At the Theatre Royal, Drury Lane during the 1802–03 season her salary increased again to £2 10s a week. She was at Drury Lane during the 1804–05 season, appearing in the pantomime Cinderella, or the Little Glass Slipper in January 1804, later making an appearance in June 1804 at the Theatre Royal Haymarket as Miranda in The Enchanted Island, an adaptation of Shakespeare's The Tempest. She was back at Drury Lane in 1805-06 and 1808–09 and was still appearing there during the 1811–12 season when her salary was recorded as £5 a week. During this period she was Ethelinde in Caractacus (1808) opposite her former dance teacher James Harvey D'Egville in the title role and was in Little Fanny's Love and The Lover's True Knot.

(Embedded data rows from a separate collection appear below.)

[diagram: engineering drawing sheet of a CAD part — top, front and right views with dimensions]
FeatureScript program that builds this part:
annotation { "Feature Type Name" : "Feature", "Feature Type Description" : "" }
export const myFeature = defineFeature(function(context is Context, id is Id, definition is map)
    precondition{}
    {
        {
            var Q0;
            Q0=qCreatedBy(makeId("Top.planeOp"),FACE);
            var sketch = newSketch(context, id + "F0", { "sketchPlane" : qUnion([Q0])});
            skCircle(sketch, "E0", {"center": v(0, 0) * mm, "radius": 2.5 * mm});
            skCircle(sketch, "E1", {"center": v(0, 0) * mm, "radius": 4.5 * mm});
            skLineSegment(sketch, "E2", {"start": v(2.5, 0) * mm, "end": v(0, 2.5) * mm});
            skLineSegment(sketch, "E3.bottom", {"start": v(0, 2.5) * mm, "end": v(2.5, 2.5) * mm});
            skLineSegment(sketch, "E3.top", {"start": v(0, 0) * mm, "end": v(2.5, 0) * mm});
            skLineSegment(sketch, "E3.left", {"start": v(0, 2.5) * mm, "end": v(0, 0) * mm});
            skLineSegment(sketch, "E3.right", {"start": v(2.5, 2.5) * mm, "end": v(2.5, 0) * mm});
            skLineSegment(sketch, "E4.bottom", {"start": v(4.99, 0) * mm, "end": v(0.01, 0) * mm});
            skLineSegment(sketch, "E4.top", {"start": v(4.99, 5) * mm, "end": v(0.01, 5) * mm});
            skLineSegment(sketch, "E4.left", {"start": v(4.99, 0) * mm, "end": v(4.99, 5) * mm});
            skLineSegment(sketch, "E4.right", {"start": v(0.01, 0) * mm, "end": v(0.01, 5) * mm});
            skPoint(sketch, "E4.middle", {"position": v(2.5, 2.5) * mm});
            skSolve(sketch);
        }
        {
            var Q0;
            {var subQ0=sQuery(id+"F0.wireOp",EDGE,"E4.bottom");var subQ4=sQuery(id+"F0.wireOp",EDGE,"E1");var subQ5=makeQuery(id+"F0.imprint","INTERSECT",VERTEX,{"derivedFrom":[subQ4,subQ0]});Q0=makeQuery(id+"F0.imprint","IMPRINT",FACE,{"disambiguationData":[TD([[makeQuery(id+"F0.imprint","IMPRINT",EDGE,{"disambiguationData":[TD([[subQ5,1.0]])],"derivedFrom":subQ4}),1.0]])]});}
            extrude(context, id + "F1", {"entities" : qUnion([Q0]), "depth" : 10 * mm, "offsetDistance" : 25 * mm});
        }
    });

==Marriage and later life==
In 1808 Thomas Gilliland described her as an "excellent dancer, and pretty little woman" with a small but elegant figure and regular and pretty features. The actress Sarah Siddons was less complimentary, describing Menage in a 1804 letter as "a naughty little dancing Girl at Drury Lane". On 11 August 1804 at St James's Church in Piccadilly she married Michael William Sharp, a successful portrait painter and a former student of Sir William Beechey. Sharp was distantly related to Mrs. Siddons, who said the forthcoming marriage "will afflict his poor Mother and Sister." As Mrs. Sharp her stage career continued until at least the 1811–1812 season.

Arabella Menage Sharp died at her home in Duke Street, Portland Place in January 1817 aged 34. She was buried at the church of St George's, Hanover Square later that month.